Словом, все было как всегда, только газетная бумага была необыкновенно гладкой и при всей шелковистости стеклянно позвякивала.
На четвертой полосе "Столичного бойскаута" шла оживленная полемика вокруг очередного, дополненного издания нашумевшей книги Феликса Феодосьевича Смертяшкина "Жизнь после жизни". Алкмеон с немалым удивлением узнал из послесловия действительного члена АНК (Академии наук Калидонии) Нерона, что "свет в конце туннеля" вовсе не обозначает надежду на грядущее воскрешение или на новую жизнь, а просто напросто является феноменом предсмертной химической реакции, то есть в случае смерти при остановленном кровоснабжении в большом количестве высвобождаются свободные радикалы, которые, сталкиваясь в броуновском движении с незакрепленными электронами, преобразуются в поток фотонов, регистрируемых гаснущим сознанием, гибнущим мозгом как яркая световая вспышка. Через 8-10 минут мозг окончательно умирает и уже не воспринимает фотонный поток.
Алкмеон почему-то не поверил этим жизнеутверждающим выводам, несмотря на всю убедительность научных доводов. Вывести-то, конечно, несложно, но вот довести до цели ох как непросто. Съесть-то он съест, но кто ж ему даст.

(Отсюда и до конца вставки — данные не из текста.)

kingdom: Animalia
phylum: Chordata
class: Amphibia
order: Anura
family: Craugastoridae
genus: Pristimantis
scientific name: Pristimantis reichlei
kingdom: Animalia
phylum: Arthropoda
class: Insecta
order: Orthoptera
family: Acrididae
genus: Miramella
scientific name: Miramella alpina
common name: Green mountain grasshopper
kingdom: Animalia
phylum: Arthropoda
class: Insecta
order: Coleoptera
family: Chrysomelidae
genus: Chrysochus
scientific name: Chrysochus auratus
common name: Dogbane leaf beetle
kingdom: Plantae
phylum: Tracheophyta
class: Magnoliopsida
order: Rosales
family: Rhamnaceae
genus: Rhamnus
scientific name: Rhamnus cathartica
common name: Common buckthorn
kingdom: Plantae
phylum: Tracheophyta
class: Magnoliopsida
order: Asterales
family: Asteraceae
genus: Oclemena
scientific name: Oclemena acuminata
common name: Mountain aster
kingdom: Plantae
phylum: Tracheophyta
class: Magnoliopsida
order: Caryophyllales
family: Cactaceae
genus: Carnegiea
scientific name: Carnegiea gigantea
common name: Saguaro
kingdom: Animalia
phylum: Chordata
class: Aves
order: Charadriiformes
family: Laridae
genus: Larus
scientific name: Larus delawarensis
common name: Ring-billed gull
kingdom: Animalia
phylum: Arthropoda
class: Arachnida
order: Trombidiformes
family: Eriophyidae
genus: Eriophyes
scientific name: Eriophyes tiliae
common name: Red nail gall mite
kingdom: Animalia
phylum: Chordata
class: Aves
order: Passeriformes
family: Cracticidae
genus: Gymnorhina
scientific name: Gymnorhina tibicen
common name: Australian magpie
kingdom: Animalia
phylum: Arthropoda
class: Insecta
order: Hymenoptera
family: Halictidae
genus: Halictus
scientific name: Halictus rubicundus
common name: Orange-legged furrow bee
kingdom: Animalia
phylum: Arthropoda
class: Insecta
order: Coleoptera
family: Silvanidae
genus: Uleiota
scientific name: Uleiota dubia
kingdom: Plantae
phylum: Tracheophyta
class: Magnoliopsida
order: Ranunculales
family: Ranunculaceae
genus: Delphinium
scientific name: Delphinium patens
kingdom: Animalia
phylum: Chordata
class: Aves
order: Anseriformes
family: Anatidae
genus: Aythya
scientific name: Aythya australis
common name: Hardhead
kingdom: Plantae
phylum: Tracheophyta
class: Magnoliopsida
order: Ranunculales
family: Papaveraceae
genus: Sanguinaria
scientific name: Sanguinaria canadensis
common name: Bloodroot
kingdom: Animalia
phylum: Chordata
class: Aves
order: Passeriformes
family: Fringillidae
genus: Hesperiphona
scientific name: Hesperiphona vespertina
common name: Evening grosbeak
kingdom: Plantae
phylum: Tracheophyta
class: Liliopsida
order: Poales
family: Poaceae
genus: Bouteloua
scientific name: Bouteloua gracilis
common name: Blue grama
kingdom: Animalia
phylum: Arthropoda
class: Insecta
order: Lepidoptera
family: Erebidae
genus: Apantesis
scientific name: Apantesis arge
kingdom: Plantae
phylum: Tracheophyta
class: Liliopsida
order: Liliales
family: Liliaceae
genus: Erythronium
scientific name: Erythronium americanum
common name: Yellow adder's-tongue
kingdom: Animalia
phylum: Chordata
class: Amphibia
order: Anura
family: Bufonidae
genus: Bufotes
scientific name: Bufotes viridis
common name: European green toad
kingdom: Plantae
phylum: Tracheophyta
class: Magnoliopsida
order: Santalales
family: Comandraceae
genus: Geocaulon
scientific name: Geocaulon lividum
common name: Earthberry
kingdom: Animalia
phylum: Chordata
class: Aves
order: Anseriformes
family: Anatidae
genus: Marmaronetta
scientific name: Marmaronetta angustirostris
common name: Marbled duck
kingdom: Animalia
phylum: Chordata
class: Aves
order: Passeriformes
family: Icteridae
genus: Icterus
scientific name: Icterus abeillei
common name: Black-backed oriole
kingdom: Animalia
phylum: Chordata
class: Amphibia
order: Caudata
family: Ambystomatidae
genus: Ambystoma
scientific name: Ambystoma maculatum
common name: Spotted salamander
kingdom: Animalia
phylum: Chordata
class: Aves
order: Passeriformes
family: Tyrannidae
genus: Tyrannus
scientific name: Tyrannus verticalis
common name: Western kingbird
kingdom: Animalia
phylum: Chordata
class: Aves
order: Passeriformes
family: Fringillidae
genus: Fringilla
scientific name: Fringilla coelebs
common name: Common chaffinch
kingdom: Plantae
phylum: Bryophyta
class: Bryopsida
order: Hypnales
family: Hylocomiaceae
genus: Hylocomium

Очередной день пролетел словно детективный фильм: скучноватое начало, много-много пустой беготни и неожиданный долгожданный финал. Впрочем, сегодняшний финал ничем не отличался от вчерашнего: салютная темнота и музыкальная тишина. Тюряга тиха как бумага, без всяческих этих затей, лишь слышно как булькает влага по трубам внутри батарей.
VIII
Очередное утро началось с сюрприза, с утраты. Тюремщик Федор мало того, что явился без ставшей привычной деталью интерьера шкиперской бородки, обнажив глубокую выразительную ямочку, просто-таки глубокое ущелье, распоровшее квадратный подбородок на две равные симметричные половины, так ещё и привел с собой мрачного гостя, высокого атлетически сложенного блондина, у которого обе руки по локоть напрочь отсутствовали, и гость разводил в стороны оставшиеся плечики словно недожаренный бройлер, крылышкуя золотописьмом остатних жил.
- Виктор Владимирович, прошу любить и жаловать, ваш сосед из шестой камеры, - церемонно представил его Федор. - а где, кстати, оставленные на днях мною нарды? Хорошо бы сгонять до обеда партийку-другую, а вы, Алкмеон Амфиараевич, если, конечно, не против, соблаговолите принять на себя роль рефери, рассудите противников.